Lettre non expédiée
Une lettre non expédiée. Les désaccords et les querelles s'effacent quand il est question de vie ou de mort.

Lettre non expédiée

Mon ami d'autrefois,

L'arrivée de ta lettre m'a fait longuement reconsidérer notre « amitié » vieille de sept ans.

Notre dernière dispute remonte à quelque temps maintenant, je pense que nous nous sommes suffisamment calmés pour discuter à nouveau. Permets-moi donc d'être direct et sincère avec toi.

Les différences qui nous opposent existent depuis les tout premiers instants de notre relation. J'ai d'abord été aveuglé par la grande admiration et l'affection que je te portais. C'est sciemment que je te voyais comme une figure d'autorité et un mentor spirituel. Cela ne justifie toutefois en rien ta propension à traiter tes disciples comme de vulgaires sujets d'étude.

Intentionnellement ou non, tu exerces une pression sur ceux qui t'entourent, ce qui a pour conséquence de les pousser à se considérer inférieurs à toi. Tu t'installes dans le fauteuil du « Père », tu acceptes sans ciller leur admiration, les flatteries et les éloges, garants de ton indéfectible autorité.
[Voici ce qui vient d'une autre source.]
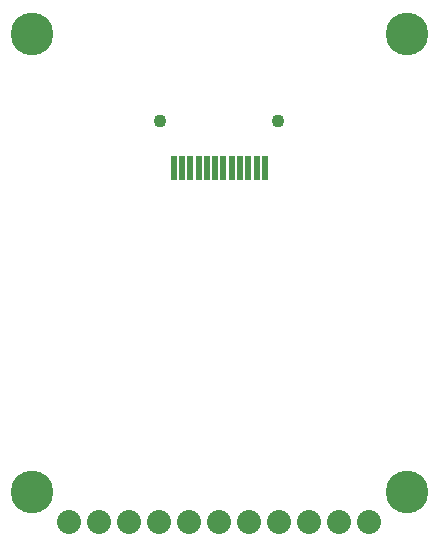
<source format=gbr>
G04 EAGLE Gerber RS-274X export*
G75*
%MOMM*%
%FSLAX34Y34*%
%LPD*%
%INSoldermask Bottom*%
%IPPOS*%
%AMOC8*
5,1,8,0,0,1.08239X$1,22.5*%
G01*
%ADD10C,3.617600*%
%ADD11R,0.501600X2.101600*%
%ADD12C,1.101600*%
%ADD13C,2.032000*%


D10*
X317500Y431800D03*
X0Y431800D03*
X317500Y44450D03*
X0Y44450D03*
D11*
X120250Y318600D03*
X127250Y318600D03*
X134250Y318600D03*
X141250Y318600D03*
X148250Y318600D03*
X155250Y318600D03*
X162250Y318600D03*
X169250Y318600D03*
X176250Y318600D03*
X183250Y318600D03*
X190250Y318600D03*
X197250Y318600D03*
D12*
X108750Y358600D03*
X208750Y358600D03*
D13*
X285750Y19050D03*
X260350Y19050D03*
X234950Y19050D03*
X209550Y19050D03*
X184150Y19050D03*
X158750Y19050D03*
X133350Y19050D03*
X107950Y19050D03*
X82550Y19050D03*
X57150Y19050D03*
X31750Y19050D03*
M02*

</source>
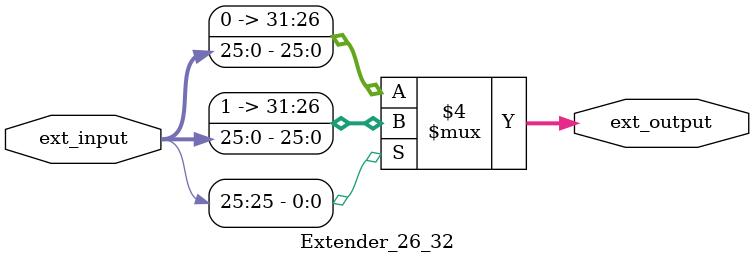
<source format=v>
module Extender_26_32
#(
	parameter INPUT_SIZE = 26, 
	parameter OUTPUT_SIZE = 32
)
(
	input [(INPUT_SIZE-1):0] ext_input,
	output reg [(OUTPUT_SIZE-1):0] ext_output
);

	always @ ( * ) 
	begin		
		if(ext_input[25] == 1'b1)
			ext_output = {{6{1'b1}}, ext_input};
		else
			ext_output = {{6{1'b0}}, ext_input};
	end
	
endmodule 

</source>
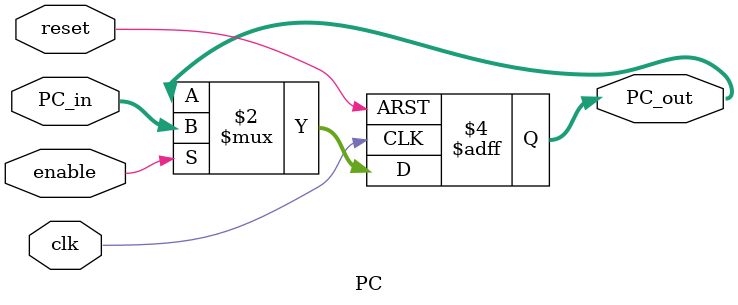
<source format=v>

module PC (
    input         clk,          // Reloj del sistema
    input         reset,        // Reset asíncrono (activo en alto)
    input         enable,       // Habilitador (para stalls del pipeline)
    input  [31:0] PC_in,        // Nueva dirección (PC+4 o dirección de salto)
    output reg [31:0] PC_out    // Dirección actual de instrucción
);

    // Comportamiento del PC
    always @(posedge clk or posedge reset) begin
        if (reset) begin
            PC_out <= 32'h00000000;  // Inicializa en dirección 0
        end
        else if (enable) begin
            PC_out <= PC_in;         // Actualiza con nueva dirección
        end
        // Si enable = 0, mantiene el valor actual (stall)
    end

endmodule

</source>
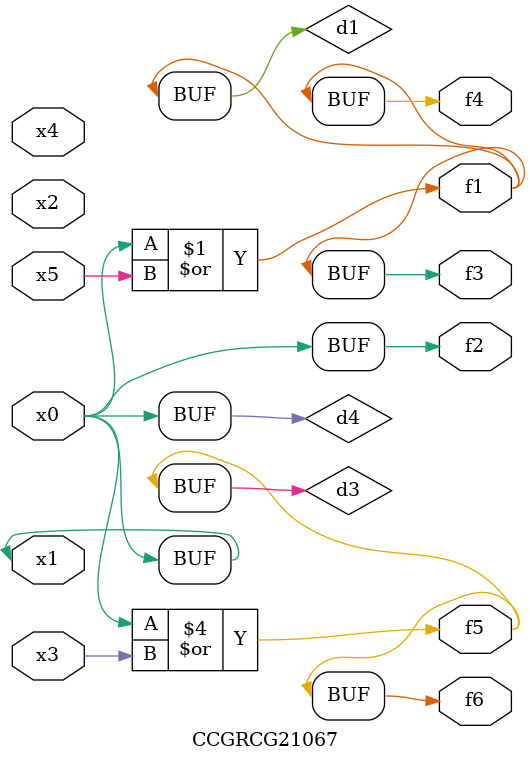
<source format=v>
module CCGRCG21067(
	input x0, x1, x2, x3, x4, x5,
	output f1, f2, f3, f4, f5, f6
);

	wire d1, d2, d3, d4;

	or (d1, x0, x5);
	xnor (d2, x1, x4);
	or (d3, x0, x3);
	buf (d4, x0, x1);
	assign f1 = d1;
	assign f2 = d4;
	assign f3 = d1;
	assign f4 = d1;
	assign f5 = d3;
	assign f6 = d3;
endmodule

</source>
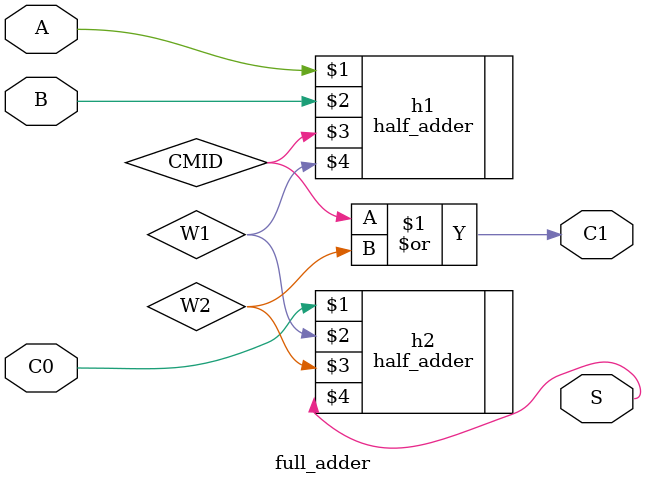
<source format=v>
`include "half_adder.v"
module full_adder(input A, input B, input C0, output C1, output S);
  wire CMID;
  half_adder h1(A, B, CMID, W1);
  half_adder h2(C0, W1,  W2, S);
  or o1(C1, CMID, W2);
endmodule

</source>
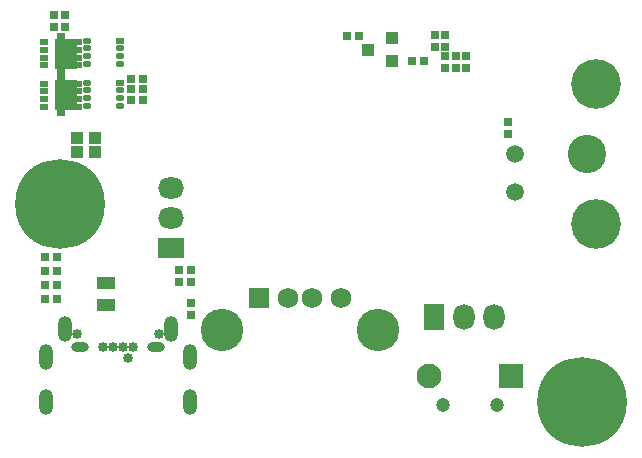
<source format=gbs>
G04*
G04 #@! TF.GenerationSoftware,Altium Limited,Altium Designer,20.0.7 (75)*
G04*
G04 Layer_Color=16711935*
%FSLAX44Y44*%
%MOMM*%
G71*
G01*
G75*
%ADD49R,1.0000X1.0000*%
%ADD50R,0.8000X0.7000*%
%ADD51R,0.7000X0.8000*%
%ADD52R,0.7000X0.7000*%
%ADD53R,0.7000X0.7000*%
%ADD54R,1.5000X1.1000*%
%ADD62O,0.7400X0.5400*%
%ADD63R,0.7400X0.5400*%
%ADD71C,0.8500*%
%ADD72O,1.2000X2.2000*%
%ADD73O,1.5000X0.8500*%
%ADD74R,1.7450X1.7450*%
%ADD75C,1.7450*%
%ADD76C,3.5960*%
%ADD77C,4.2000*%
%ADD78C,1.5080*%
%ADD79C,2.1000*%
%ADD80C,1.2000*%
%ADD81R,2.1000X2.1000*%
%ADD82O,2.2000X1.8000*%
%ADD83R,2.2000X1.8000*%
%ADD84O,1.8000X2.2000*%
%ADD85R,1.8000X2.2000*%
%ADD86C,7.6000*%
%ADD87C,3.2500*%
%ADD121R,0.8000X0.5600*%
%ADD122R,1.1000X1.0000*%
%ADD123R,1.0000X1.1000*%
%ADD124R,0.7100X3.6000*%
%ADD125R,1.9800X2.5100*%
D49*
X53500Y260000D02*
D03*
X38500D02*
D03*
X38500Y248000D02*
D03*
X53500D02*
D03*
D50*
X359000Y329000D02*
D03*
Y319000D02*
D03*
X350000Y329000D02*
D03*
Y319000D02*
D03*
X19000Y354000D02*
D03*
Y364000D02*
D03*
X28000Y364000D02*
D03*
Y354000D02*
D03*
X125000Y148000D02*
D03*
Y138000D02*
D03*
X341000Y337000D02*
D03*
Y347000D02*
D03*
X403000Y273000D02*
D03*
Y263000D02*
D03*
X135000Y110000D02*
D03*
Y120000D02*
D03*
D51*
X84000Y310000D02*
D03*
X94000D02*
D03*
X84000Y292000D02*
D03*
X94000D02*
D03*
X21000Y123000D02*
D03*
X11000D02*
D03*
Y135000D02*
D03*
X21000D02*
D03*
Y147000D02*
D03*
X11000D02*
D03*
Y159000D02*
D03*
X21000D02*
D03*
D52*
X94000Y301000D02*
D03*
X84000D02*
D03*
X332000Y325000D02*
D03*
X322000D02*
D03*
X277000Y346000D02*
D03*
X267000D02*
D03*
D53*
X368000Y319000D02*
D03*
Y329000D02*
D03*
X350000Y337000D02*
D03*
Y347000D02*
D03*
X135000Y148000D02*
D03*
Y138000D02*
D03*
D54*
X63000Y137000D02*
D03*
Y118000D02*
D03*
D62*
X75000Y335500D02*
D03*
Y329000D02*
D03*
Y322500D02*
D03*
X47000Y342000D02*
D03*
Y335500D02*
D03*
Y329000D02*
D03*
Y322500D02*
D03*
Y287000D02*
D03*
Y293500D02*
D03*
Y300000D02*
D03*
Y306500D02*
D03*
X75000Y287000D02*
D03*
Y293500D02*
D03*
Y300000D02*
D03*
D63*
Y342000D02*
D03*
Y306500D02*
D03*
D71*
X60000Y82600D02*
D03*
X69000D02*
D03*
X77000D02*
D03*
X86000D02*
D03*
X81500Y73600D02*
D03*
X38500Y94000D02*
D03*
X107500D02*
D03*
D72*
X12250Y36000D02*
D03*
X133750D02*
D03*
X12250Y74600D02*
D03*
X133750D02*
D03*
X28350Y98000D02*
D03*
X117650D02*
D03*
D73*
X41000Y82600D02*
D03*
X105000D02*
D03*
D74*
X192000Y124100D02*
D03*
D75*
X217000D02*
D03*
X237000D02*
D03*
X262000D02*
D03*
D76*
X161300Y97000D02*
D03*
X292700D02*
D03*
D77*
X478000Y305000D02*
D03*
Y187000D02*
D03*
D78*
X409000Y213800D02*
D03*
Y246200D02*
D03*
D79*
X336000Y58500D02*
D03*
D80*
X348500Y33500D02*
D03*
X393500D02*
D03*
D81*
X406000Y58500D02*
D03*
D82*
X118000Y217000D02*
D03*
Y191600D02*
D03*
D83*
Y166200D02*
D03*
D84*
X391400Y108000D02*
D03*
X366000D02*
D03*
D85*
X340600D02*
D03*
D86*
X24000Y204000D02*
D03*
X466000Y36000D02*
D03*
D87*
X470000Y246000D02*
D03*
D121*
X39400Y321250D02*
D03*
Y327750D02*
D03*
Y334250D02*
D03*
Y340750D02*
D03*
X10000Y321250D02*
D03*
Y327750D02*
D03*
Y334250D02*
D03*
Y340750D02*
D03*
Y305750D02*
D03*
Y299250D02*
D03*
Y292750D02*
D03*
Y286250D02*
D03*
X39400Y305750D02*
D03*
Y299250D02*
D03*
Y292750D02*
D03*
Y286250D02*
D03*
D122*
X305000Y344000D02*
D03*
Y325000D02*
D03*
D123*
X285000Y334500D02*
D03*
D124*
X24350Y331000D02*
D03*
Y296000D02*
D03*
D125*
X28900Y331000D02*
D03*
Y296000D02*
D03*
M02*

</source>
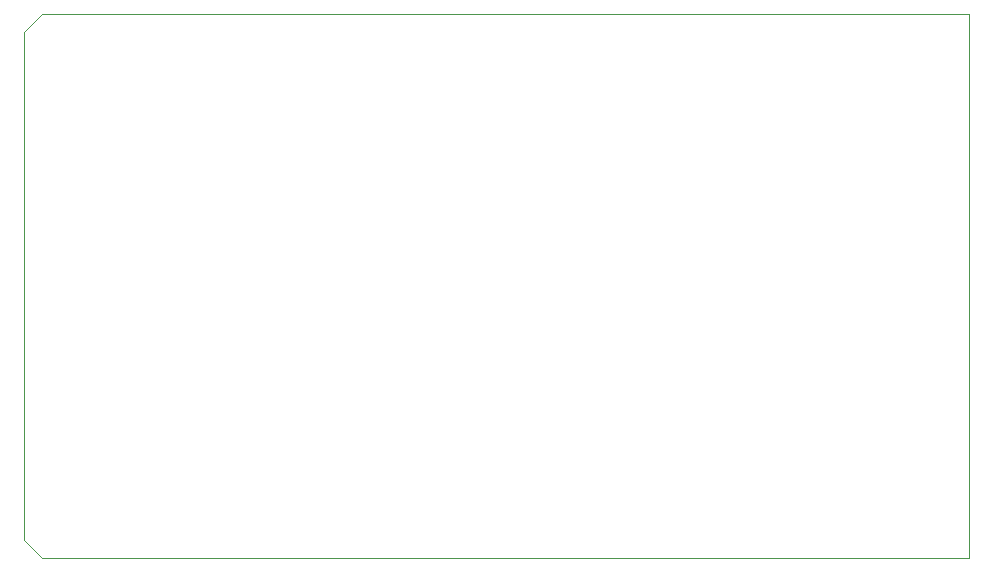
<source format=gbr>
G04 #@! TF.GenerationSoftware,KiCad,Pcbnew,5.1.10-88a1d61d58~88~ubuntu20.10.1*
G04 #@! TF.CreationDate,2021-05-06T21:06:24+02:00*
G04 #@! TF.ProjectId,breakout-board,62726561-6b6f-4757-942d-626f6172642e,1.0*
G04 #@! TF.SameCoordinates,Original*
G04 #@! TF.FileFunction,Profile,NP*
%FSLAX46Y46*%
G04 Gerber Fmt 4.6, Leading zero omitted, Abs format (unit mm)*
G04 Created by KiCad (PCBNEW 5.1.10-88a1d61d58~88~ubuntu20.10.1) date 2021-05-06 21:06:24*
%MOMM*%
%LPD*%
G01*
G04 APERTURE LIST*
G04 #@! TA.AperFunction,Profile*
%ADD10C,0.100000*%
G04 #@! TD*
G04 APERTURE END LIST*
D10*
X63160000Y-81640000D02*
X64660000Y-83140000D01*
X63160000Y-38640000D02*
X64660000Y-37140000D01*
X143160000Y-83140000D02*
X64660000Y-83140000D01*
X143160000Y-37140000D02*
X143160000Y-83140000D01*
X64660000Y-37140000D02*
X143160000Y-37140000D01*
X63160000Y-81640000D02*
X63160000Y-38640000D01*
M02*

</source>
Mais quand une critique s'élève ou un défi se présente, cette apparente amabilité (oserais-je parler de générosité ?) cède place à la cruauté, à la dénonciation et à la tyrannie. À tes yeux, une protestation n'est rien d'autre qu'une rébellion contre le Père. Alors que mon intention est simplement d'affiner les remarquables contributions que tu as apportées, tu m'accuses de fomenter des « actes parricides », et tu clames haut et fort que mes efforts visant à développer ta doctrine ne sont qu'une tentative de « sabotage d'une forteresse inébranlable ».

Cette obsession autoritaire n'est-elle pas un signe de ta dépendance pathologique ? Avec tout le respect que je te dois, tu cherches un sentiment de sécurité dans l'approbation d'autrui, qui assure ta stabilité émotionnelle.

Je ne suis manifestement pas le seul « ami » à m'être éloigné de toi en raison de différends philosophiques. Admets-le... Tu ne cherches pas des amis, mais des disciples écervelés et complaisants.

Ton « autorité » et ton obstination m'apparaissent aujourd'hui véritablement absurdes.